* [FRAGMENT VAN PAGINA]:
Recent Photos
Recent Videos
Deze pagina is handig voor wie de
foto's bekijkt uit de Nigeria-tijd.
Ter informatie: voor ik huisarts
werd ben ik tropenarts geweest. En hebben Klaartje en ik een
extra/tropenopleiding gehad in het Zendingsinstituut.
Van 1980 tot 1985 zijn we in Nigeria
geweest, in het deel wat Biafra heette. Het is het land van de Ibo's en
Ibibio's en verwante volken. Er zijn er zo'n 10 miljoen van, vergelijk 5
miljoen Zwitsers (ik heb ze niet zelf geteld).
Jan is geboren in Vlissingen voor we
gingen en Emma in Zeist op een groot verlof. Jacob is geboren kort na onze
terugkeer in 1985.

* [LIJST MET TAKEN]:
1 > Neem uit het fragment over de Nigeria-tijd letterlijk de tekst over, beginnend bij "Ter informatie: voor" en eindigend bij "terugkeer in 1985.".
2 > Welke aardrijkskundige namen komen in het fragment over de Nigeria-tijd voor? Noem ze allemaal.
3 > Ga verder met de tekst over de jaren in Nigeria, aansluitend op de laatste zin.
De regels na deze zin komen uit een andere bron.

* [RUWE GEGEVENS]:

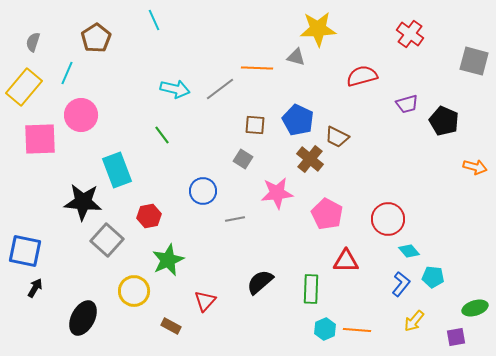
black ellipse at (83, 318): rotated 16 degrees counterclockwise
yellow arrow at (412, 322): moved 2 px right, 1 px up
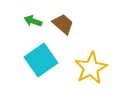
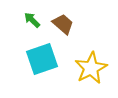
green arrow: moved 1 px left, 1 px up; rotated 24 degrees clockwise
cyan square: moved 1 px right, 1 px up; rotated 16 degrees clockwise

* [DE ANTWOORDEN]:
1 >
Ter informatie: voor ik huisarts
werd ben ik tropenarts geweest. En hebben Klaartje en ik een
extra/tropenopleiding gehad in het Zendingsinstituut.
Van 1980 tot 1985 zijn we in Nigeria
geweest, in het deel wat Biafra heette. Het is het land van de Ibo's en
Ibibio's en verwante volken. Er zijn er zo'n 10 miljoen van, vergelijk 5
miljoen Zwitsers (ik heb ze niet zelf geteld).
Jan is geboren in Vlissingen voor we
gingen en Emma in Zeist op een groot verlof. Jacob is geboren kort na onze
terugkeer in 1985.

2 > Nigeria, Biafra, Vlissingen, Zeist

3 >
Over onze belevenissen heeft
Klaartje zgn rondzendbrieven geschreven die in diverse kerkbladen zijn
afgedrukt. Haar taak om het huishouden te runnen was wellicht nog zwaarder dan
de mijne, een ziekenhuis opbouwen en runnen in in Afrika makkelijker
Jan had geen leeftijdgenoten om me
te spelen, lokale kinderen waren toen nog te ver weg. Van bezoekende blanken
leerde hij het Engels. De komst van een zus was zeer welkom, maar die huilde de
eerste maanden heel veel. Daarna werden ze onafscheidelijke kameraden.
We kwamen doorgaans in het Noorden
aan in Kano, en reden dan hier door het Sahel-gebied. Geen wegenwacht of GSM.
En een reis van twee dagen voor we thuis waren. In de auto hadden jerrycans met
benzine en water/ En reservebanden. Meervoud.
En als we ergens stopten werd als
overal, de koopwaar aangedragen....
Voor ons huis hadden we een veranda.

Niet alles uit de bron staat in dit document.